Institute of Marine Biotechnology, Universiti Malaysia Terengganu, Kuala Nerus 21030, Malaysia.
Life (Basel). 2022 May 24;12(6):772. doi: 10.3390/life12060772.
Colorectal cancer (CRC) ranks second among the most commonly occurring cancers in Malaysia, and unfortunately, its pathobiology remains unknown. CRC pathobiology can be understood in detail with the implementation of omics technology that is able to generate vast amounts of molecular data. The generation of omics data has introduced a new challenge for data organization. Therefore, a knowledge-based repository, namely TCGA-My, was developed to systematically store and organize CRC omics data for Malaysian patients. TCGA-My stores the genome and metabolome of Malaysian CRC patients. The genome and metabolome datasets were organized using a Python module, pandas. The variants and metabolites were first annotated with their biological information using gene ontologies (GOs) vocabulary. The TCGA-My relational database was then built using HeidiSQL PorTable 9.4.0.512, and Laravel was used to design the web interface. Currently, TCGA-My stores 1,517,841 variants, 23,695 genes, and 167,451 metabolites from the samples of 50 CRC patients. Data entries can be accessed via search and browse menus. TCGA-My aims to offer effective and systematic omics data management, allowing it to become the main resource for Malaysian CRC research, particularly in the context of biomarker identification for precision medicine.

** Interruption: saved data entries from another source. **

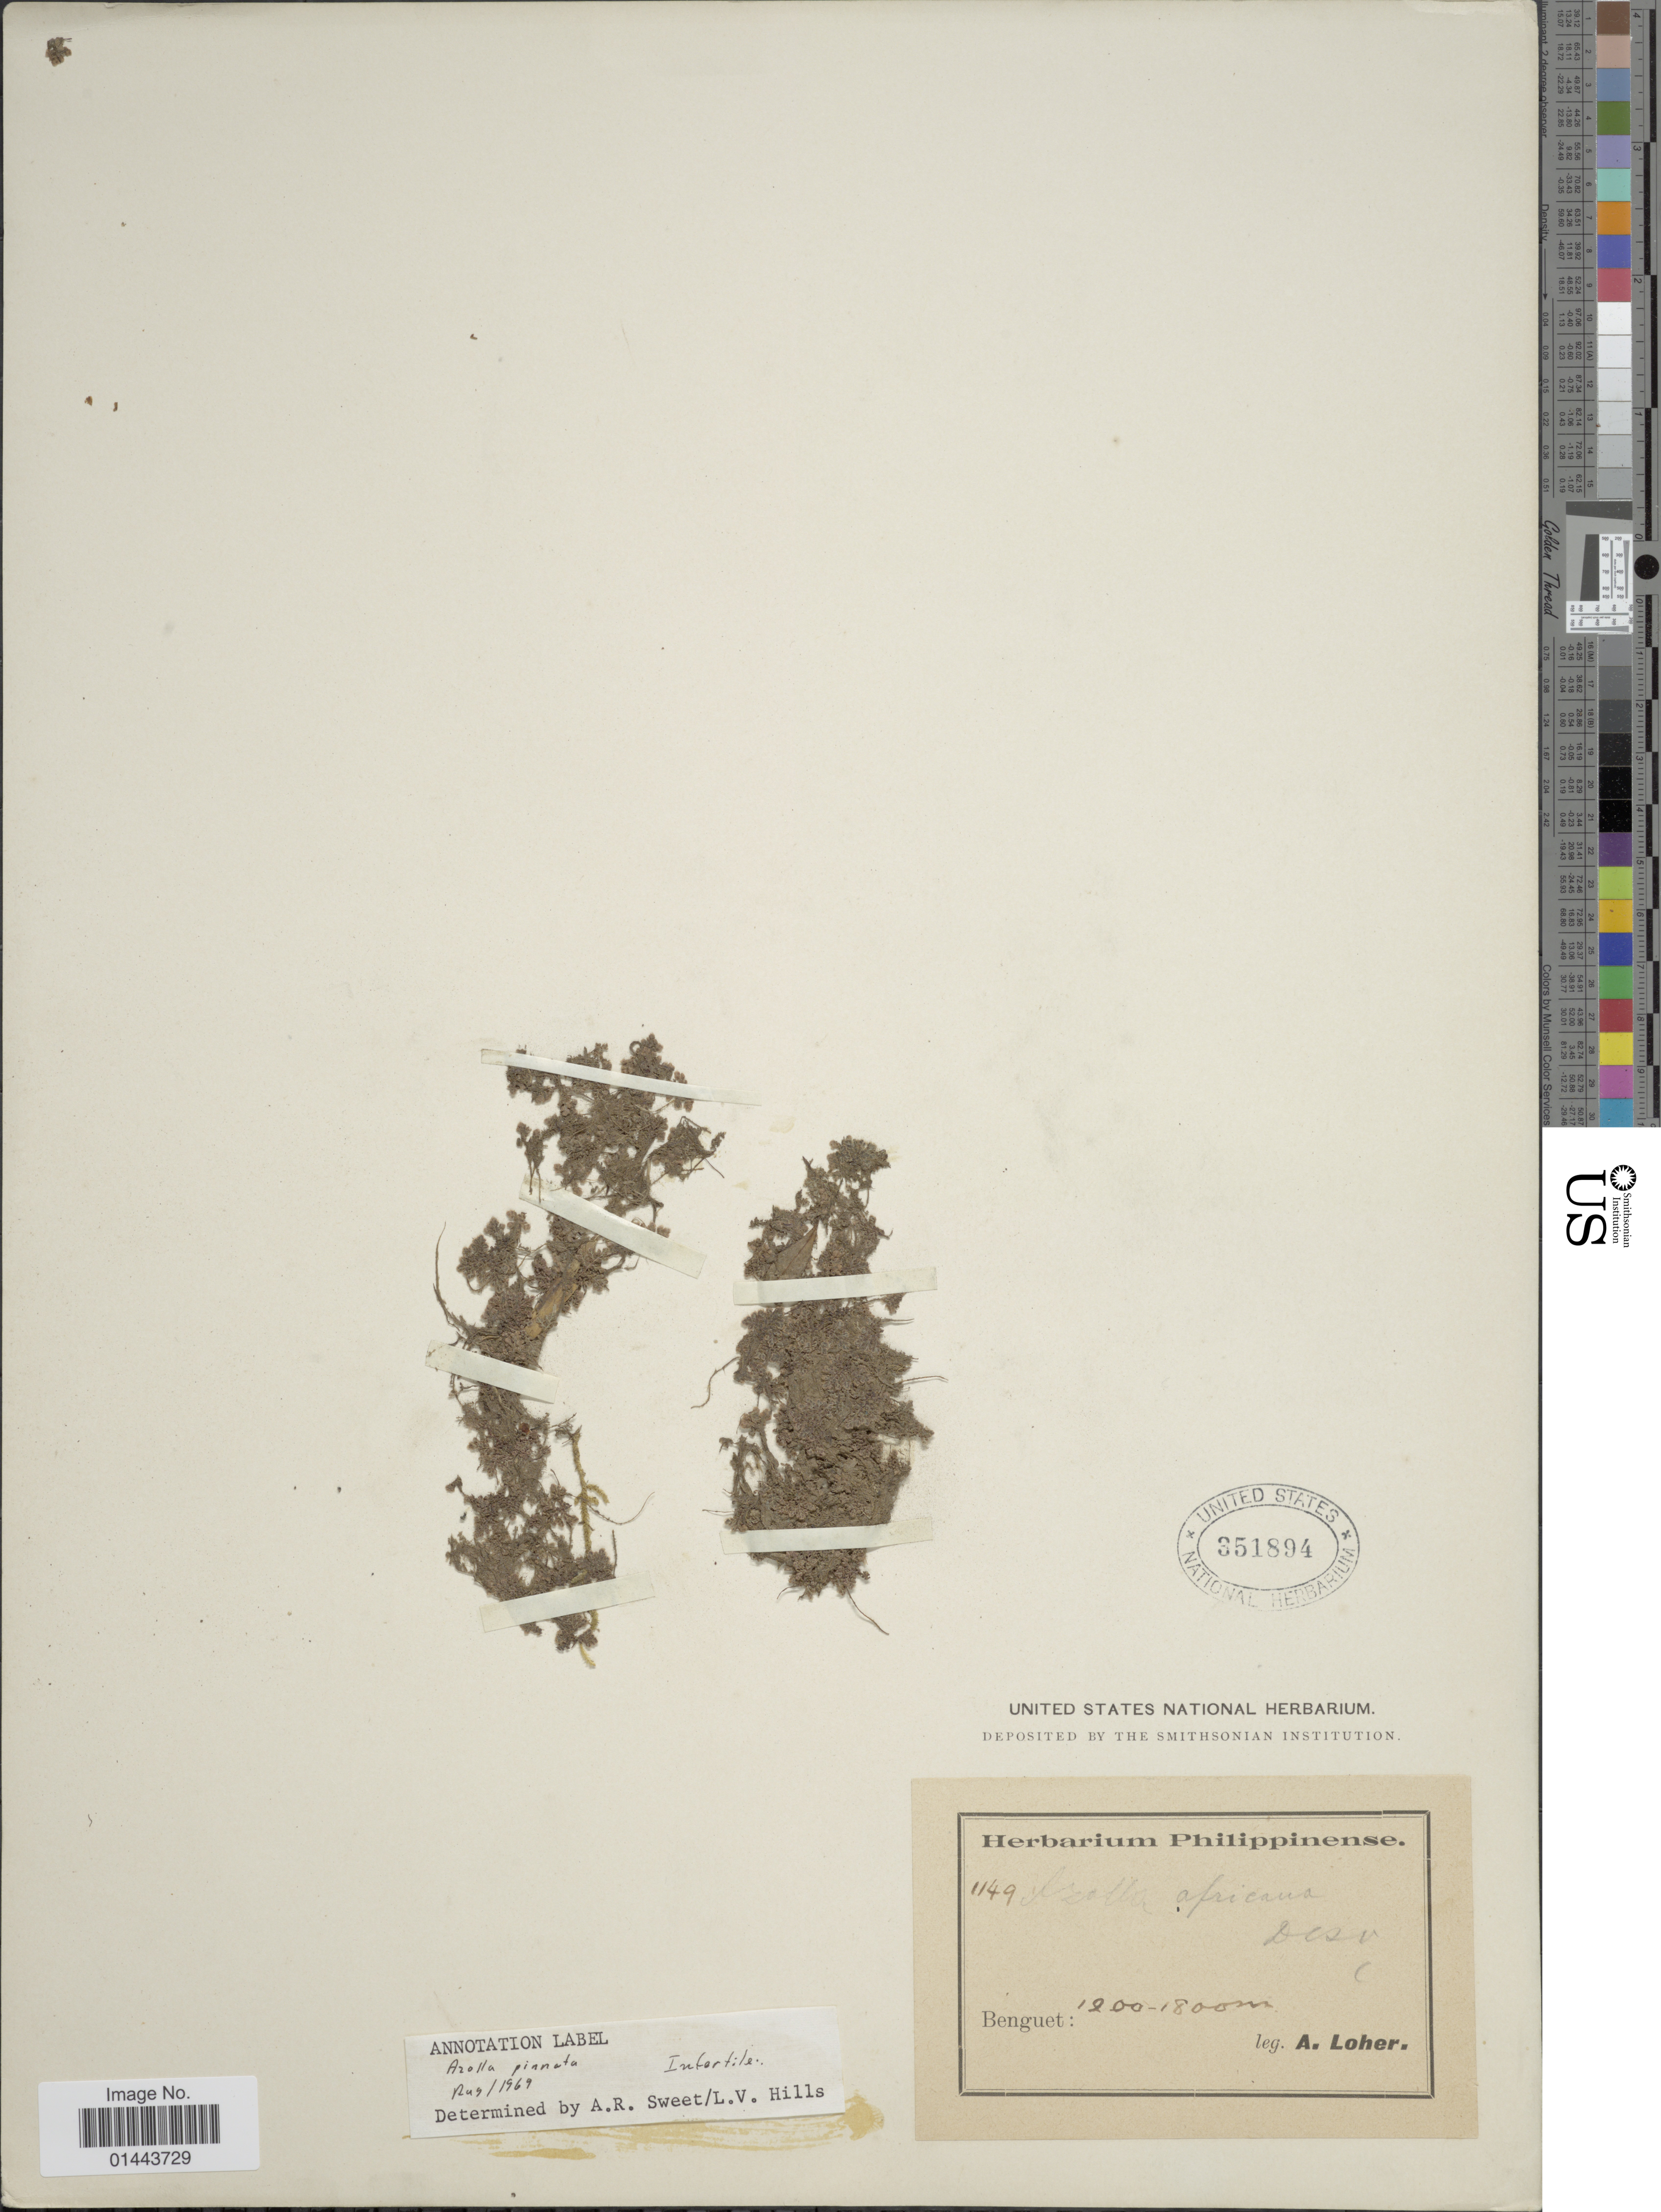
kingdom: Plantae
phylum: Tracheophyta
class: Polypodiopsida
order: Salviniales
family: Salviniaceae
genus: Azolla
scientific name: Azolla pinnata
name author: R. Br.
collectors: A. Loher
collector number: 1149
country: Philippines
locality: Benguet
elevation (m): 1200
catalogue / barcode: US 351894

结直肠癌(CRC)在马来西亚最常见的癌症中排名第二,不幸的是,其病理生物学仍然未知。通过能够生成大量分子数据的组学技术,可以详细了解CRC的病理生物学。组学数据的生成给数据组织带来了新的挑战。因此,开发了一个基于知识的存储库,即TCGA-My,用于系统地存储和组织马来西亚患者的CRC组学数据。TCGA-My存储了马来西亚CRC患者的基因组和代谢组。基因组和代谢组数据集使用Python模块pandas进行组织。首先使用基因本体(GO)词汇对变体和代谢物进行生物学信息注释。然后使用HeidiSQL PorTable 9.4.0.512构建TCGA-My关系数据库,并使用Laravel设计网页界面。目前,TCGA-My存储了来自50名CRC患者样本的1,517,841个变体、23,695个基因和167,451个代谢物。数据条目可通过搜索和浏览菜单访问。TCGA-My旨在提供有效和系统的组学数据管理,使其成为马来西亚CRC研究的主要资源,特别是在精准医学的生物标志物识别方面。